▶ _Document section_:
========
Summary
In Ballmer v. Smith, 158 Neb. 495, 63 N.W.2d 862, we restated the rule that: The general rule is that damages, to be recoverable, must be direct and certain.
Summary of this case from O'Hara v. Frederickson Building Corp.Opinion
No. 33461.
Filed April 2, 1954.
1. Waters. A riparian owner may restore to its former channel a stream which erosion has caused to flow in a new channel upon his land, providing he does so within a reasonable time after the new channel formed and before the interests of lower riparian proprietors along the course of the old channel would be injuriously affected by such action on his part. 2. ___. The owners or proprietors of lands bordering upon either the normal or flood channels of a natural watercourse are entitled to have its water, whether within its banks or in its flood channel, run as it is wont to run according to natural drainage, and no one has the lawful right by diversions or obstructions to interfere with its accustomed flow to the damage of another. 3. ___. A riparian owner may not dam, retard, or bank against the floodwaters of a running stream to the injury of lower proprietors. 4. Trial: Appeal and Error. A judgment of an equity court, where the court is the trier of facts, unsupported by any competent evidence, cannot stand. 5. Damages. The general rule is that damages, to be recoverable, must be direct and certain. Contingent, remote, or speculative damages, such as the loss of speculative profits, will not be allowed. 6. Crops: Damages. In case a crop is matured the value is usually proved by showing the market value, less the necessary cost of harvesting, threshing, and transporting to market.
========
▶ _What to produce_: In the court opinion, how is the value of a matured crop usually proved?
========
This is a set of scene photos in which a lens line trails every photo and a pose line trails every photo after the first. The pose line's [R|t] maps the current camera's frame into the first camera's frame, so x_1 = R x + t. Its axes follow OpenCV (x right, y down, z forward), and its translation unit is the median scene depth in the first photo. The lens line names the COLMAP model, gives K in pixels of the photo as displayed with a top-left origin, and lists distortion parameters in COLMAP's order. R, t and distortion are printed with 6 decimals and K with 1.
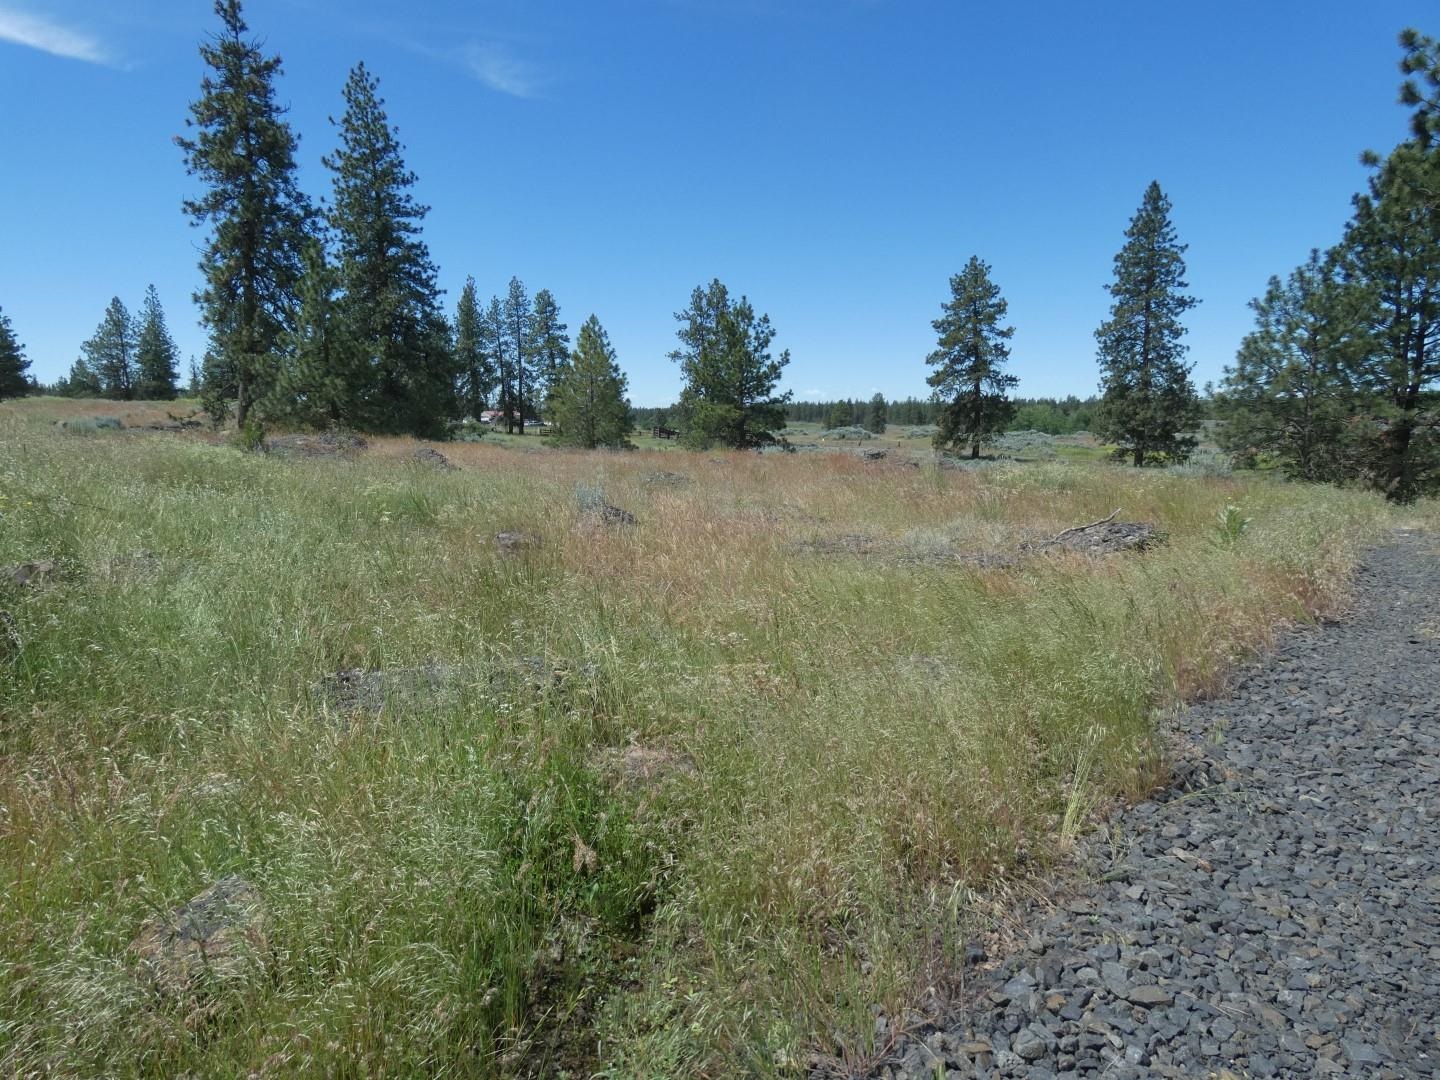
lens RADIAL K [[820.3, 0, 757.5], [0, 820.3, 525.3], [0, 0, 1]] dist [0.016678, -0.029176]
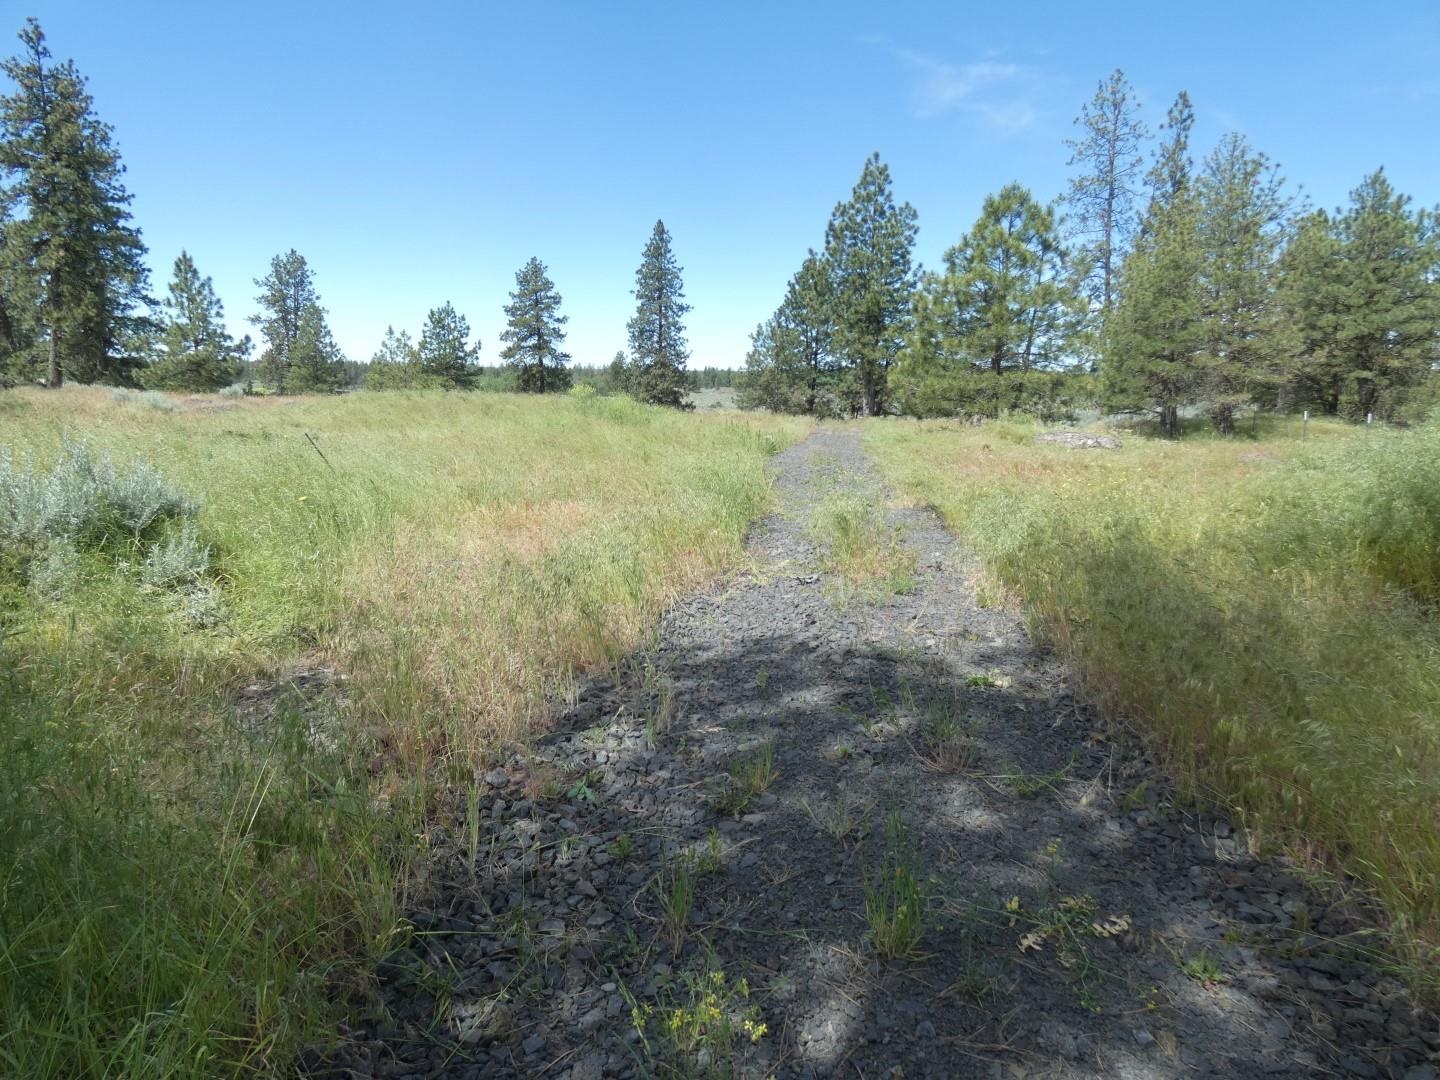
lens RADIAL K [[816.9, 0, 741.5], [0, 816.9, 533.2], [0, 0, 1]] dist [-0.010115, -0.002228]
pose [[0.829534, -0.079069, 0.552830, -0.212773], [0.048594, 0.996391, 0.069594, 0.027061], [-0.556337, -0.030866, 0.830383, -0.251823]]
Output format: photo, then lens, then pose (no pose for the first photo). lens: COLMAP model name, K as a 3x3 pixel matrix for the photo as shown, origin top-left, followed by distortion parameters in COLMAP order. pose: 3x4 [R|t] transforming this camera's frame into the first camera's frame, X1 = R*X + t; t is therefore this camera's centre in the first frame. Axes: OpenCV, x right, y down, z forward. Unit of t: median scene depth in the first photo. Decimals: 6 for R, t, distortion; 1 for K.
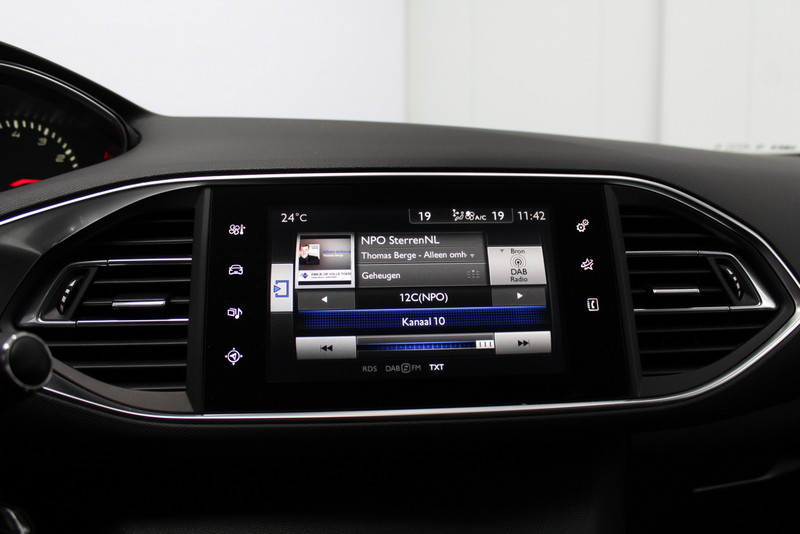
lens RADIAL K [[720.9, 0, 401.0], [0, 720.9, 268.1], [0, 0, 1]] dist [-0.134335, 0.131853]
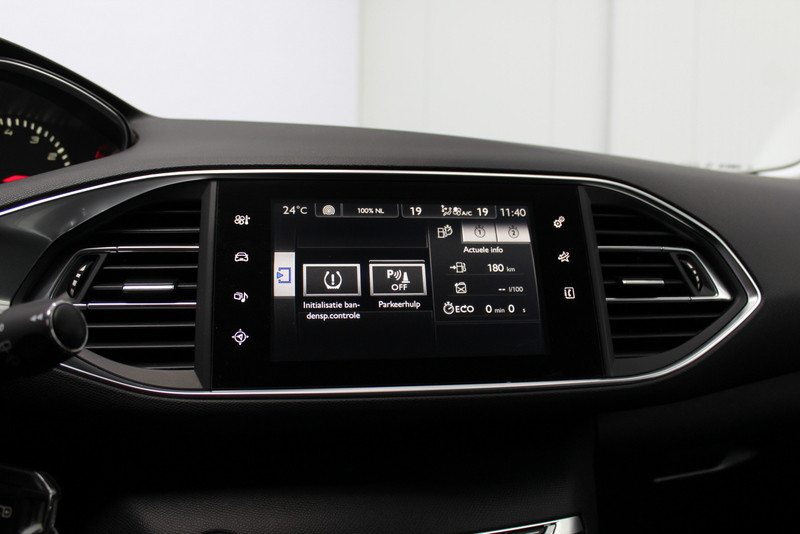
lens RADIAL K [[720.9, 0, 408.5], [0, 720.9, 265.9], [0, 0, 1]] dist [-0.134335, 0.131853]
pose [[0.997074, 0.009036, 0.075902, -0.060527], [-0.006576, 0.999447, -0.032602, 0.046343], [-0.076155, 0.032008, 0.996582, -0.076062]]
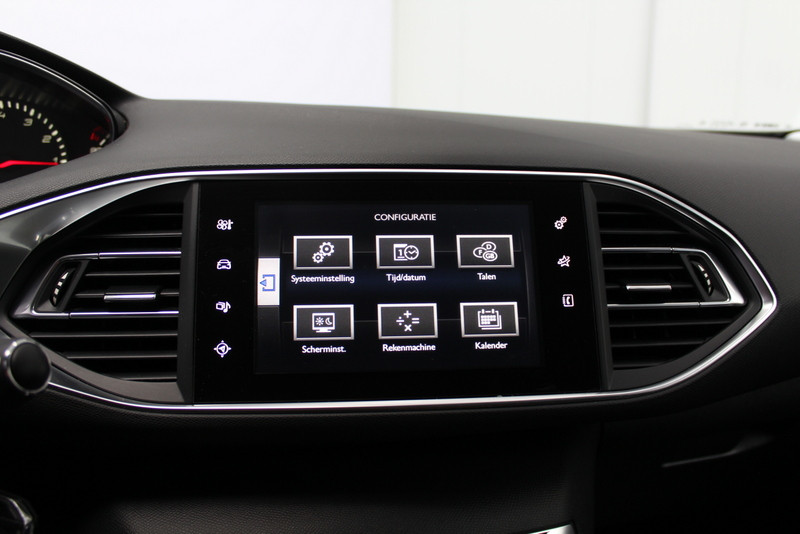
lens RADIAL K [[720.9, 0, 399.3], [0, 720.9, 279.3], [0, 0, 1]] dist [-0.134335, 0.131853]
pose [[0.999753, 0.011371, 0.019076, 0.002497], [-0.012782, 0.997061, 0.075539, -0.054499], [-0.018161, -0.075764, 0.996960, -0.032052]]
========
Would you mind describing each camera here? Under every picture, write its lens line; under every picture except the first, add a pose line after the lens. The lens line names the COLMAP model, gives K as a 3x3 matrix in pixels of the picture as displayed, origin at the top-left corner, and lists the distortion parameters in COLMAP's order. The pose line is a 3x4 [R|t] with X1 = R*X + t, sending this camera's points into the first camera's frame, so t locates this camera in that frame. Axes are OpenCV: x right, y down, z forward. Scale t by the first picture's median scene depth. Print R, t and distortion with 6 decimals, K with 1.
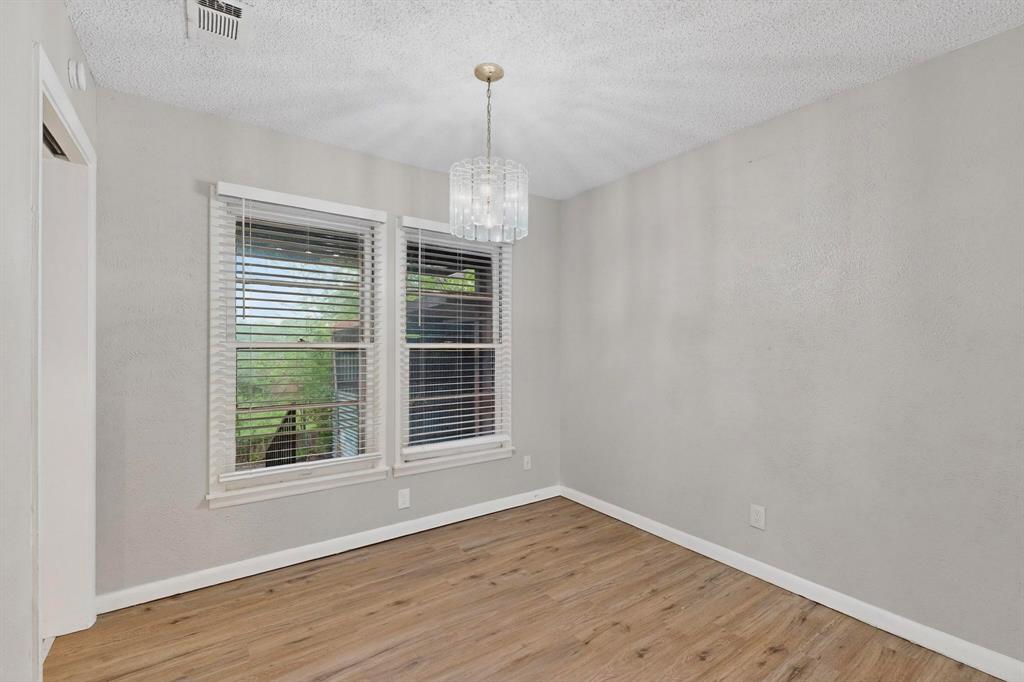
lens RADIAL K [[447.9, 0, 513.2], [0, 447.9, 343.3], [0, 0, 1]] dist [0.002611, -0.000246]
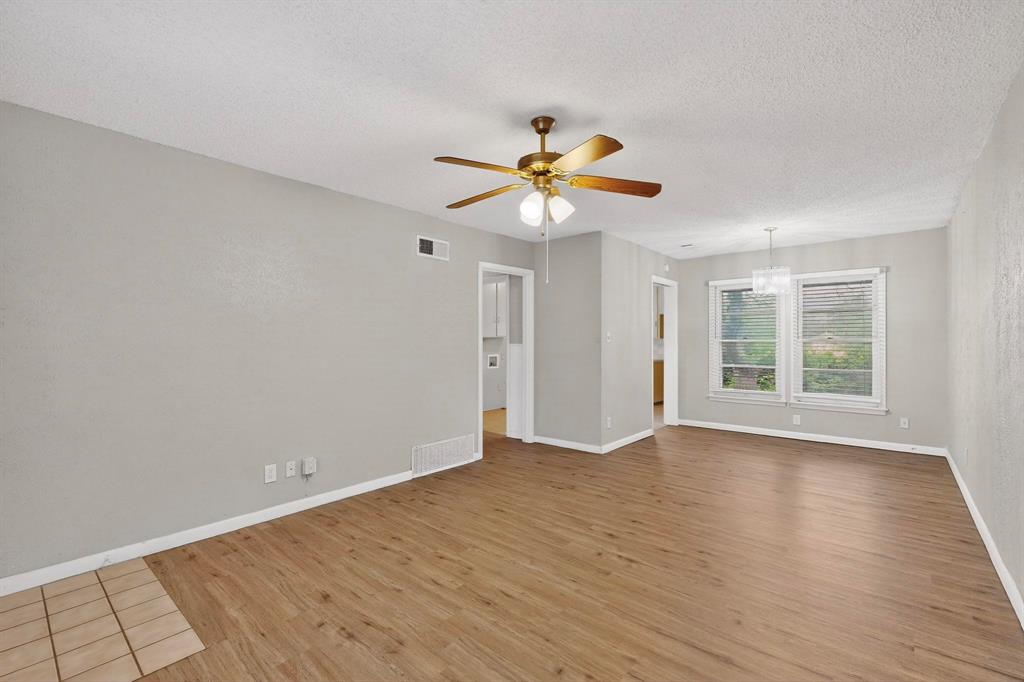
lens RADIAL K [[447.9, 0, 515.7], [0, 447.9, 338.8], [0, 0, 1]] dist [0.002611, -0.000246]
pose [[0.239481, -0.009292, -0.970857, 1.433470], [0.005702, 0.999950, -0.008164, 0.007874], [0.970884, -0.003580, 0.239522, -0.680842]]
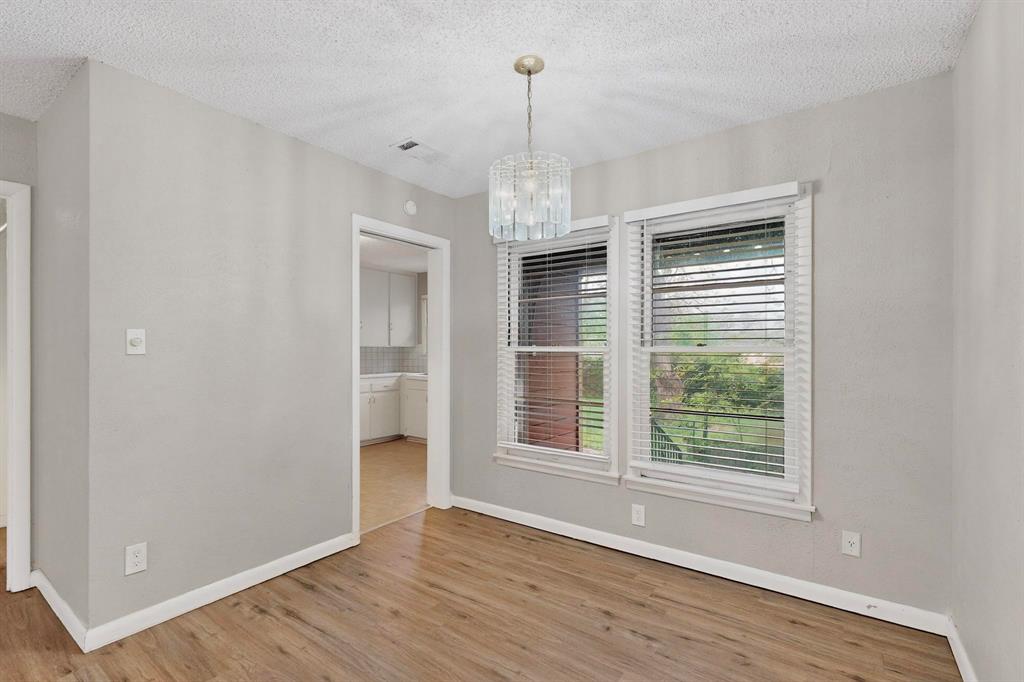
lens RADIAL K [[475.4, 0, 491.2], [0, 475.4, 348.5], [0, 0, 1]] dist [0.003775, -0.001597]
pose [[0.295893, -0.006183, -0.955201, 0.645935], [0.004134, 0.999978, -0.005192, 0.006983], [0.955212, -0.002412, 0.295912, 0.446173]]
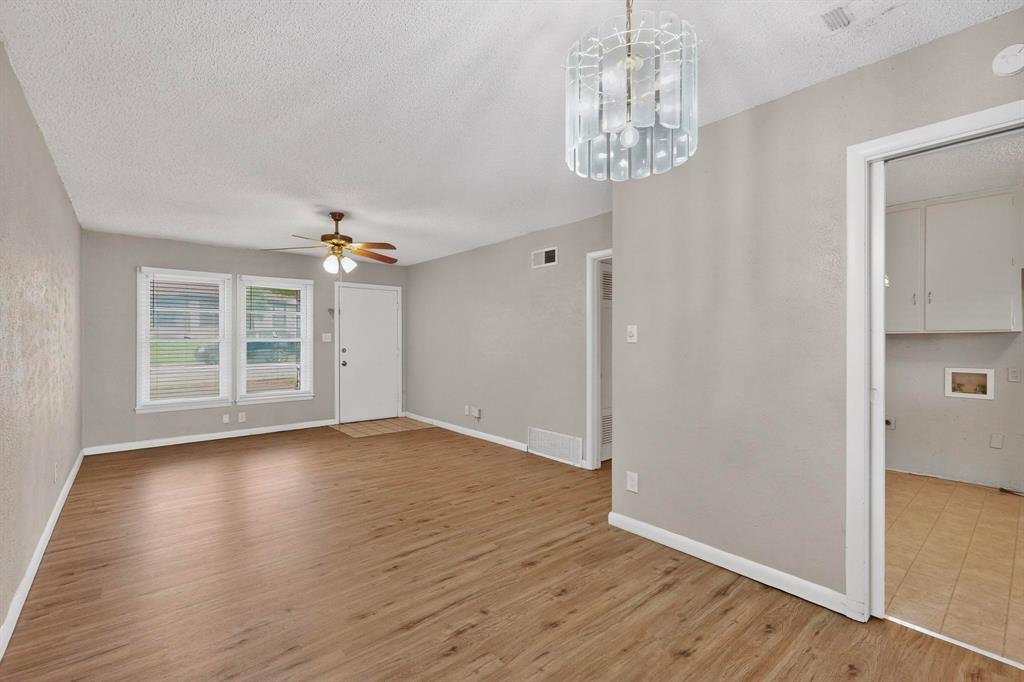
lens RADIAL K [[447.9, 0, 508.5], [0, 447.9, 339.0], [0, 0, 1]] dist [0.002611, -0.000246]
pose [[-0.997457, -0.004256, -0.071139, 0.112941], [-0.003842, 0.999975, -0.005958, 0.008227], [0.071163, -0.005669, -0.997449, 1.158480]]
========
▶ _Completed task_: By showing its market value, less the necessary cost of harvesting, threshing, and transporting it to market.